As kindred spirits who were initially strangers in a strange land in the culture of Western sports, I interviewed Elise a few times.

“French was my mother language, so if I drop the pen and pick up the camera, I don’t have the language barrier,” he told me in a hollandaise sauce-dripping accent thicker than you’d imagine from a tourist guide at the Eiffel Tower. “I had always loved sports, so it was an easy way for me to walk into the USA and not have that barrier.”

Chris loved our country, our cowboys, and our sport, which explains his collarbone-to-hip tattoo of J.B. Mauney (“My John Wayne,” he said), and several bulls inked onto his arms.

He was always completely jacked to show those PBR tattoos. And the Waylon Jennings one, too.

Elise recently became a proud American citizen and was baptized. He was living the life of a bourbon-loving, muscle-car aficionado, French Cowboy, happy in his new home in America with his beautiful, vivacious, smart, sassy and talented wife, writer Gigi Levangie.

They had left Los Angeles for a sprawling ranch in Tennessee. LA was starting to feel like another foreign country he’d rather only visit occasionally for work. He belonged with his people, sipping bourbon out on the porch, off to church on Sunday.

Elise was set to be in Fort Worth this weekend, capturing the sport he loved best.

And like everywhere else he toted his camera bag on tour, with his afro exploding to the heavens, French accent, tattoos, natty retro-cool clothes, and fingers dangling with conspicuous silver rings, he was unquestionably the coolest dude in the media room.

And nobody will take offense to that observation.

“Every time I shoot PBR, I get excited,” he said. “I feel being with my grandfather again, when the Western movie started.”

Elise wanted to use his camera instead of a keyboard in America. He thought he’d do better with pictures than words. But he bordered on poetic in describing the objects of his lens.

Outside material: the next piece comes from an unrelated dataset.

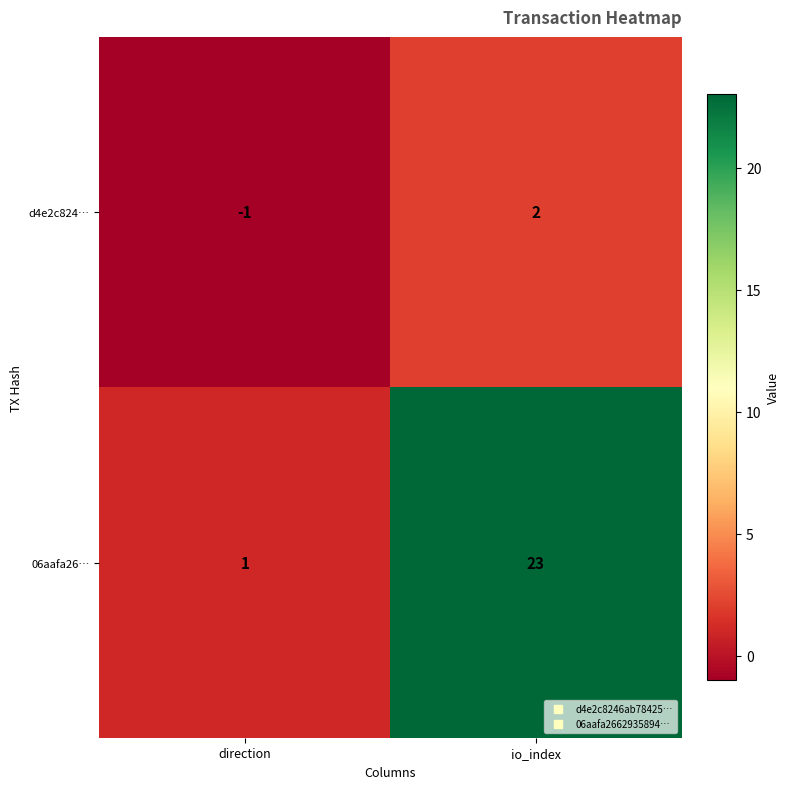

List the series in order of their overall mean, highest first.

06aafa26…, d4e2c824…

“PBR is this strange dance, this clash, this fight of a man and an animal,” Elise said. “And that animal is a magnificent beast. There’s a mythology to this bull. They’re beautiful and dangerous. And then you have these cowboys, most of them skinny and tiny, not like football players or UFC fighters. You put them together, the cowboy and the bull, and the chemistry of their dance is completely unique.”

Last year, he and Gigi celebrated his 50th birthday, inviting many PBR friends to the house in Tennessee. Last Saturday night, he passed.

He is said to have appeared at peace, a book on his chest, reading glasses on his face, taking not nearly enough of the sting off an unfair, unfathomable, devastating loss to Gigi, their two boys, and every single human being fortunate enough to have crossed into his effervescent orbit.

May there be muscle cars, bourbon, the music of Waylon Jennings, and bull riding in heaven.

In lieu of flowers, donations can be sent to Angel Horses, a nonprofit organization that provides equine therapy using rescued horses to help veterans, cancer patients, and senior cowboys and cowgirls. For information on supporting Angel Horses in the name of Chris Elise, please go to AngelHorsesMT.org.